Pressure switches are devices that monitor pressure using some version of a diaphragm, piston or bellows as a pressure sensor. The switch closes when it registers a certain pressure and makes an electrical contact. The switches may be designed to react to falling or rising pressure changes.

The pressure switch operates on the principle of a lever and opposing forces. There are three basic components to these switches that may be varied or added to depending on the switch application;

• A sensing element that may be a bellows, piston or a diaphragm. These components may be made from metal or any synthetic material.
• A stable spring
• A snap acting micro switch. This provides the on-off action of the switch
switch

Working principle
A chain of events takes place when pressure is applied to the switch.
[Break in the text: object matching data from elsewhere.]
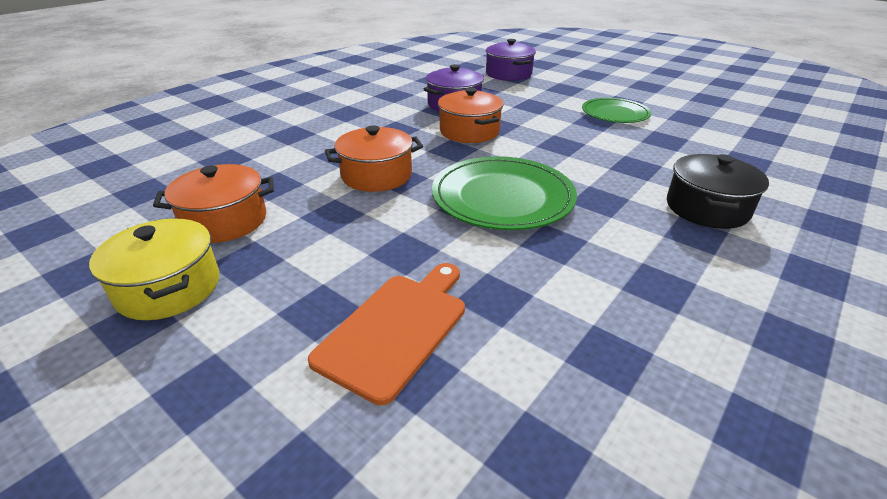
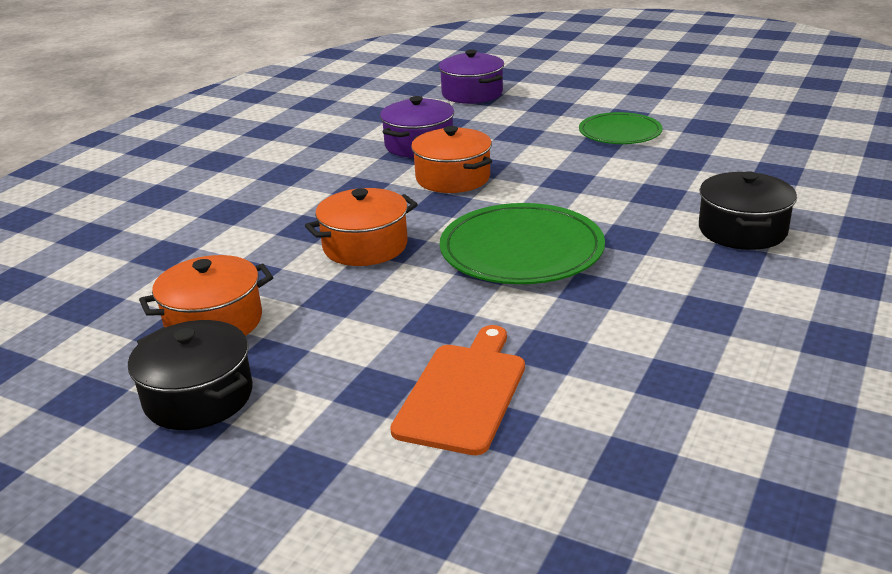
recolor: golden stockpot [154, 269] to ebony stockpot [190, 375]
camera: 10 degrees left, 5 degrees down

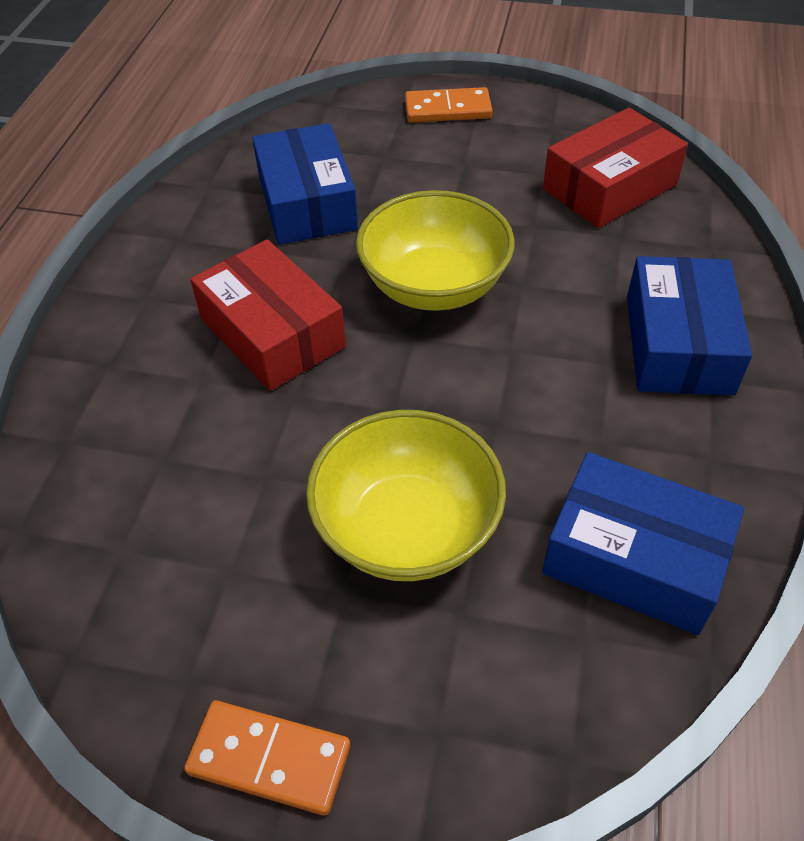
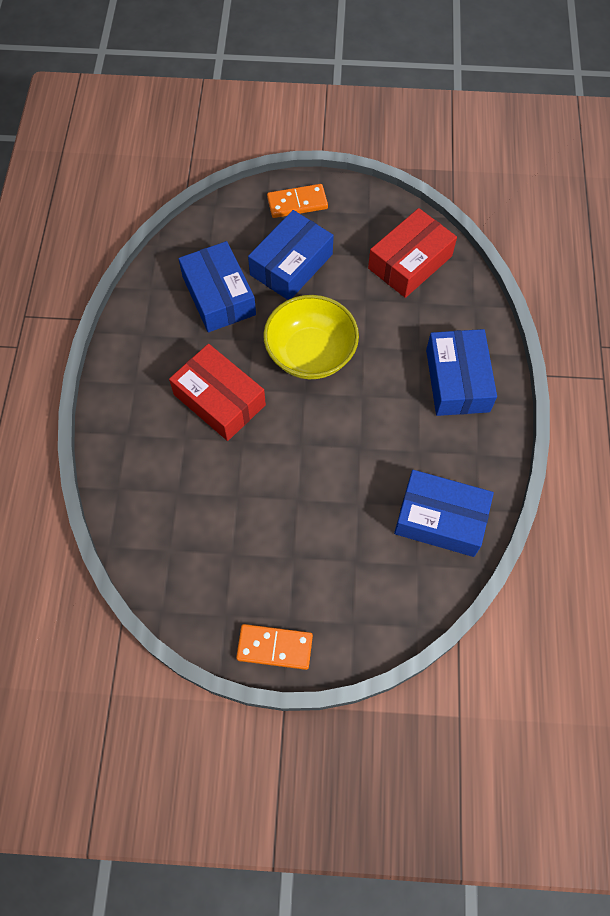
delete: golden bowl [406, 495]
insert: royal blue package [291, 255]
camera: 10 degrees left, 15 degrees up

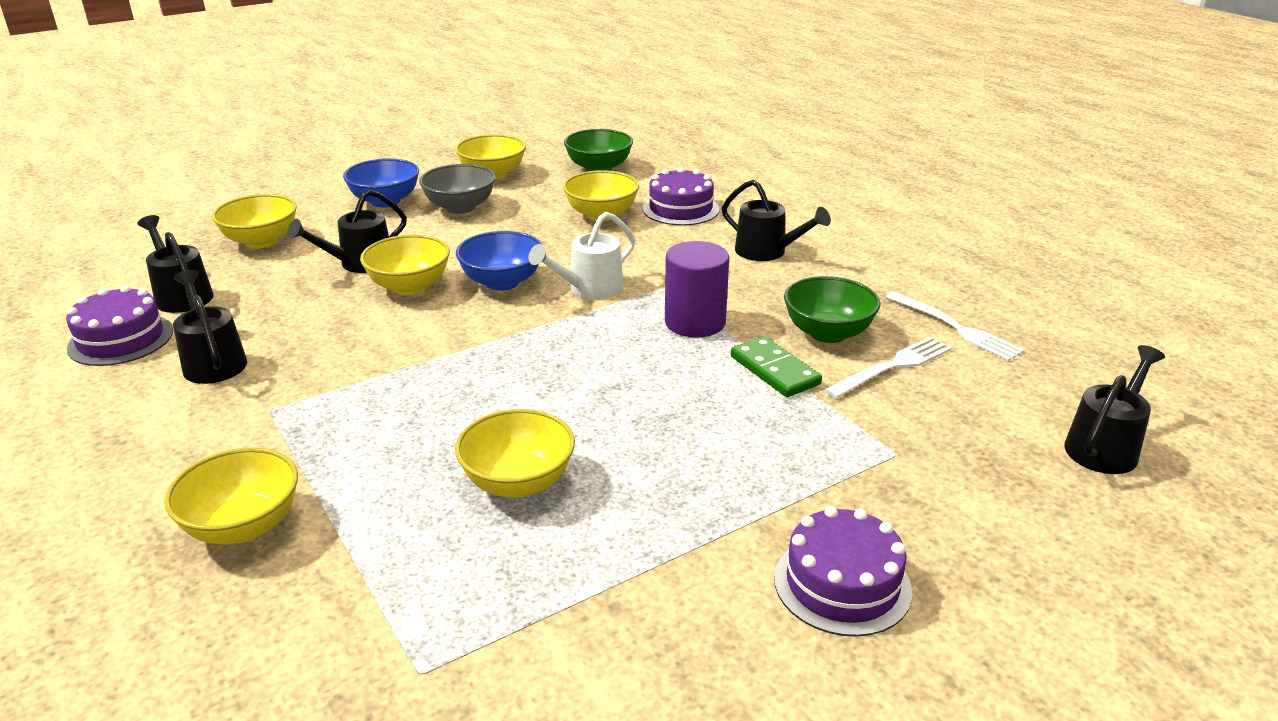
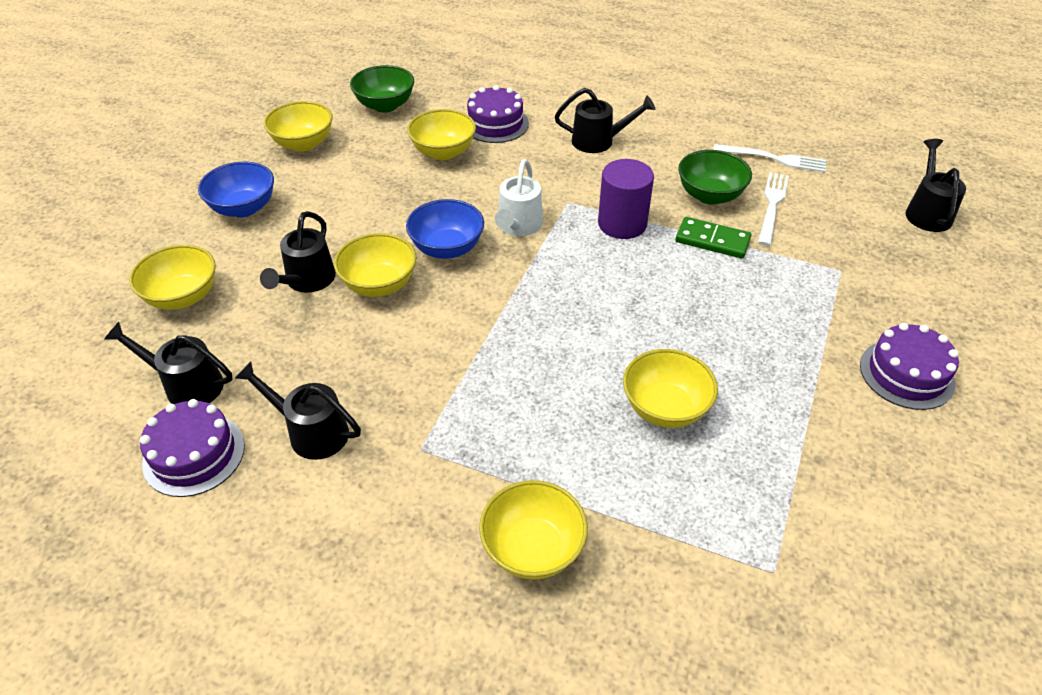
delete: gray bowl [457, 189]
camera: 35 degrees left, 15 degrees up

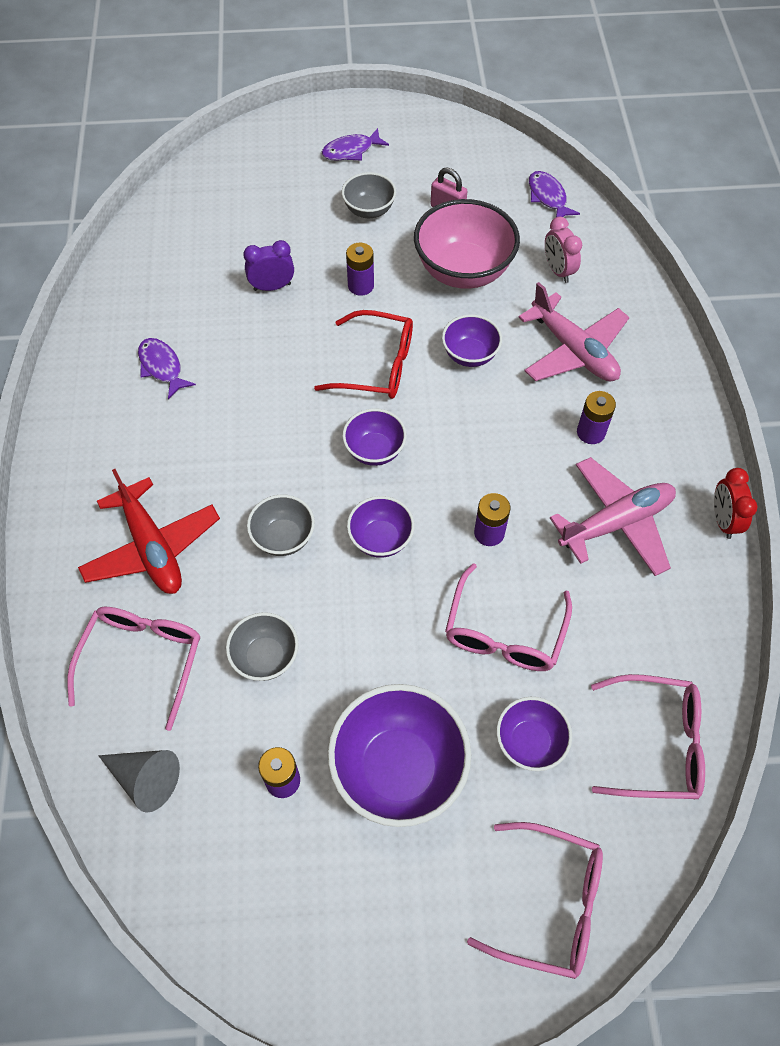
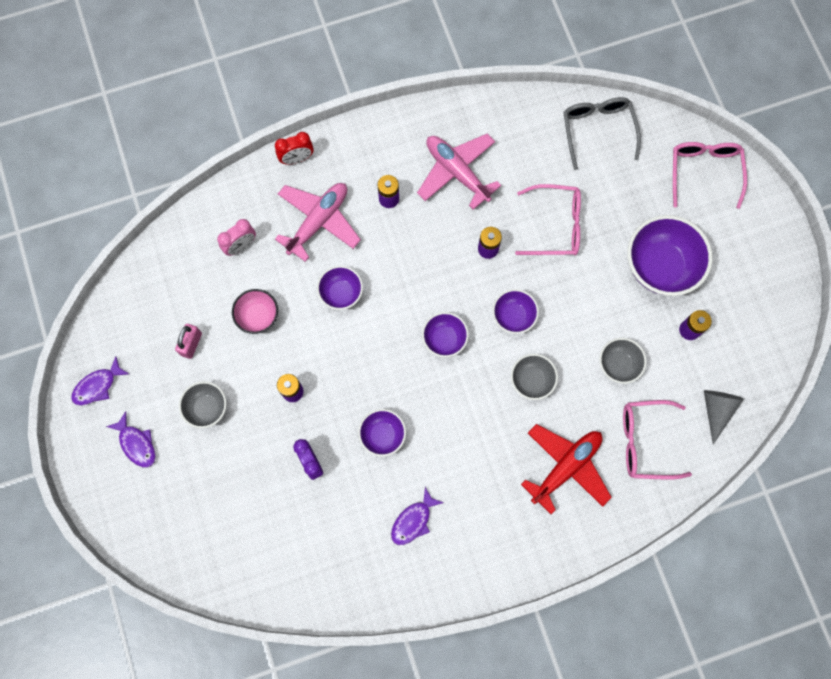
delete: red glasses [363, 354]
move: violet fish [554, 194] to [100, 381]; red bedside clock [736, 503] to [294, 148]; violet bowl [534, 734] to [382, 433]
recolor: pink glasses [648, 736] to gray glasses [602, 133]
resize: pink bowl [467, 244] = [255, 311] x0.55
camera: 105 degrees left, 15 degrees up

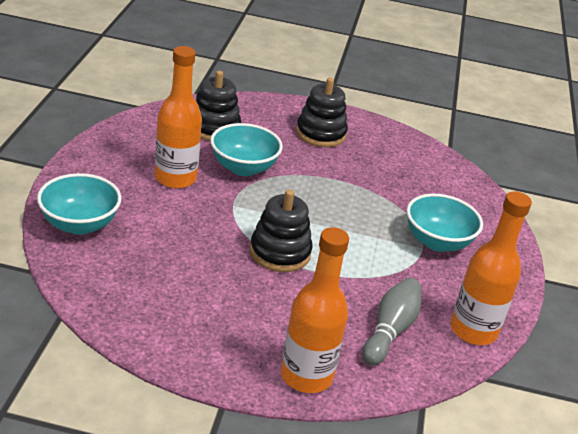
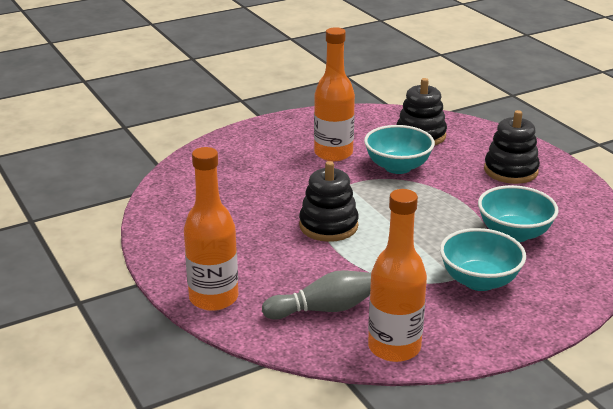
move: aqua bowl [79, 204] to [518, 213]
camera: 55 degrees right, 5 degrees down

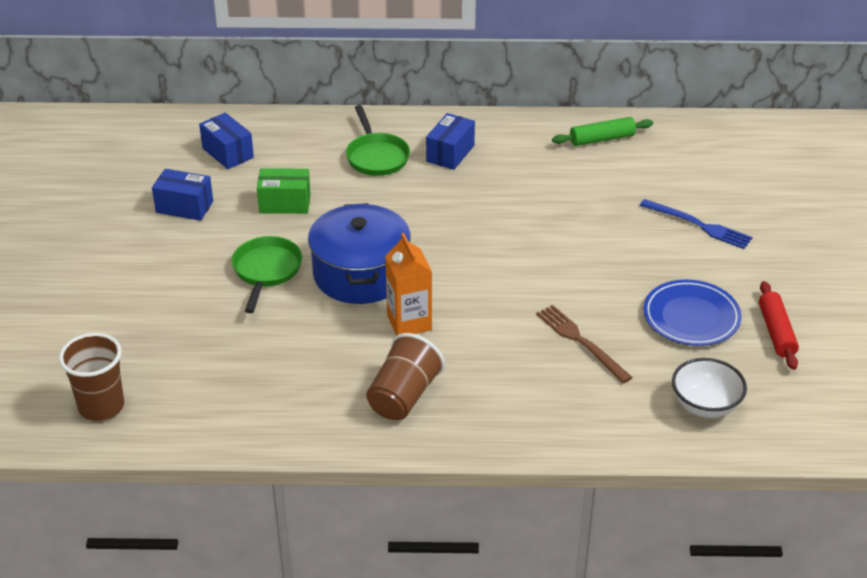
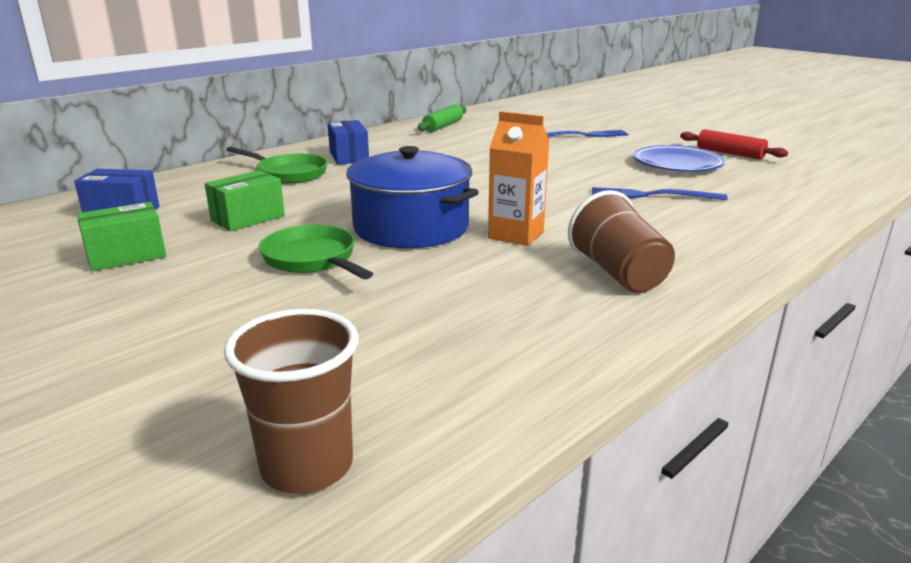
delete: pure white bowl [709, 388]
recolor: royal blue package [182, 195] to leaf-green package [121, 236]; russet table fork [584, 344] to royal blue table fork [660, 193]
camera: 45 degrees left, 15 degrees down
The diaphragm begins to flex against a pressure plate. If the pressure is sufficient to compress the spring, the pressure plate rises. It continues to rise as the pressure increases until it makes an electrical contact. The circuit closes and power is supplied within the system. The final on-off action comes from the electronic snap switch.

Operating lifetime
The operating lifetime of a pressure switch depends mostly on the nature of the pressure sensor. In general, a diaphragm is longer lasting than a bellows or a piston. But there are other factors that will affect it. High speed cycles of switching on and off should be avoided as should switching to the maximum and minimum pressure ranges. When buying pressure switches online or in store be sure to check the switch’s pressure range is larger than the pressure range of the device you will use it for. This minimizes wear and tear on the switch mechanism.

Deadband

The deadband setting is another important feature of the pressure switch. This is the difference in the pressure between its activation and reactivation points. If this setting is too small, the switch will open and close in response to tiny pressure changes. This is called “chatter” in industry jargon and is a frequent cause of switch burn out. Switches can be manufactured with adjustable deadbands over 10 to 50 percent of the switch pressure range.

Wetted parts
It’s also a good idea to be aware of the wetted part of a pressure switch when selecting one. This is the part of the switch that comes into contact with the pressure creating medium such as gas, liquid, or solid such as a finger. Most diaphragm switches use elastomers such as Mylar, nylon and Viton while bellows switches use stainless steel with a silver brazing. Piston devices generally have a carbide piston in a brass trim. Seals may also be added to diaphragm devices while synthetic materials may seal some bellows type switches.

Housing

Housing is necessary for switches that will be exposed to water, dirt or the atmosphere in general. Heavy housing is necessary in an explosive environment. Those switches with no housing are usually incorporated into panels such as on computers or smart phones.